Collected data
□ □ □

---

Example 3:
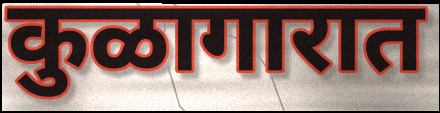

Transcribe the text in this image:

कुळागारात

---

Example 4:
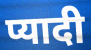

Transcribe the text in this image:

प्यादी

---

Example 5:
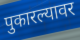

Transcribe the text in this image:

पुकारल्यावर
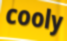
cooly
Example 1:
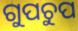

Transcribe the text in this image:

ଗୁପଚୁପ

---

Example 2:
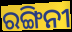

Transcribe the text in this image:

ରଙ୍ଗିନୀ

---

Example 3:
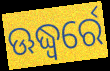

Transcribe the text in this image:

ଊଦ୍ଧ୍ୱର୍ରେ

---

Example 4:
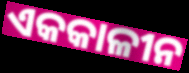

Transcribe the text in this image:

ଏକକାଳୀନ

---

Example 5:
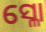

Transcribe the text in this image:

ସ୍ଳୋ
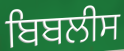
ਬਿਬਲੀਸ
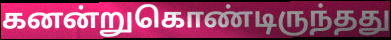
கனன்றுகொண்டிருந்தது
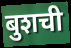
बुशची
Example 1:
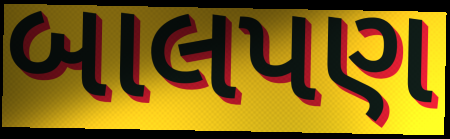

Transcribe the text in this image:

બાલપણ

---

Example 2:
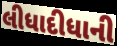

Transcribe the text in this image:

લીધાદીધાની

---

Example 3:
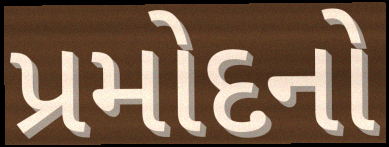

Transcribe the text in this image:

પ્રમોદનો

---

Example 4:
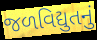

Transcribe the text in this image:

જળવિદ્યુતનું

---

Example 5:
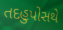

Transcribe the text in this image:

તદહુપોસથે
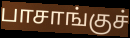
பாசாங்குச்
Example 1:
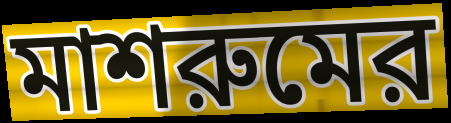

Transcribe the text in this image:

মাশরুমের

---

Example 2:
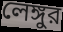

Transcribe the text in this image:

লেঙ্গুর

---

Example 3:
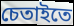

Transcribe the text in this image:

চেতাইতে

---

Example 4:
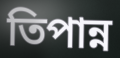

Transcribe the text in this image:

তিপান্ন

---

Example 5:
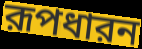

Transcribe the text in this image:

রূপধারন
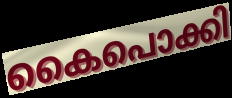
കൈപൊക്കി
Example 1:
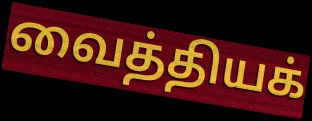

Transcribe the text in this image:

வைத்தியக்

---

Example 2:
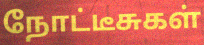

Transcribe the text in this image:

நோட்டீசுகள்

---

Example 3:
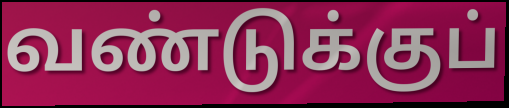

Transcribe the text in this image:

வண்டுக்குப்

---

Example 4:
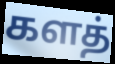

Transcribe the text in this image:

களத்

□ □ □

*WORK TO COMPLETE*:
Each word of the data should be repeated exactly, and the pictures left out.

*ANSWER TO THIS PROBLEM*:
---

Example 3:

Transcribe the text in this image:

कुळागारात

---

Example 4:

Transcribe the text in this image:

प्यादी

---

Example 5:

Transcribe the text in this image:

पुकारल्यावर
cooly
Example 1:

Transcribe the text in this image:

ଗୁପଚୁପ

---

Example 2:

Transcribe the text in this image:

ରଙ୍ଗିନୀ

---

Example 3:

Transcribe the text in this image:

ଊଦ୍ଧ୍ୱର୍ରେ

---

Example 4:

Transcribe the text in this image:

ଏକକାଳୀନ

---

Example 5:

Transcribe the text in this image:

ସ୍ଳୋ
ਬਿਬਲੀਸ
கனன்றுகொண்டிருந்தது
बुशची
Example 1:

Transcribe the text in this image:

બાલપણ

---

Example 2:

Transcribe the text in this image:

લીધાદીધાની

---

Example 3:

Transcribe the text in this image:

પ્રમોદનો

---

Example 4:

Transcribe the text in this image:

જળવિદ્યુતનું

---

Example 5:

Transcribe the text in this image:

તદહુપોસથે
பாசாங்குச்
Example 1:

Transcribe the text in this image:

মাশরুমের

---

Example 2:

Transcribe the text in this image:

লেঙ্গুর

---

Example 3:

Transcribe the text in this image:

চেতাইতে

---

Example 4:

Transcribe the text in this image:

তিপান্ন

---

Example 5:

Transcribe the text in this image:

রূপধারন
കൈപൊക്കി
Example 1:

Transcribe the text in this image:

வைத்தியக்

---

Example 2:

Transcribe the text in this image:

நோட்டீசுகள்

---

Example 3:

Transcribe the text in this image:

வண்டுக்குப்

---

Example 4:

Transcribe the text in this image:

களத்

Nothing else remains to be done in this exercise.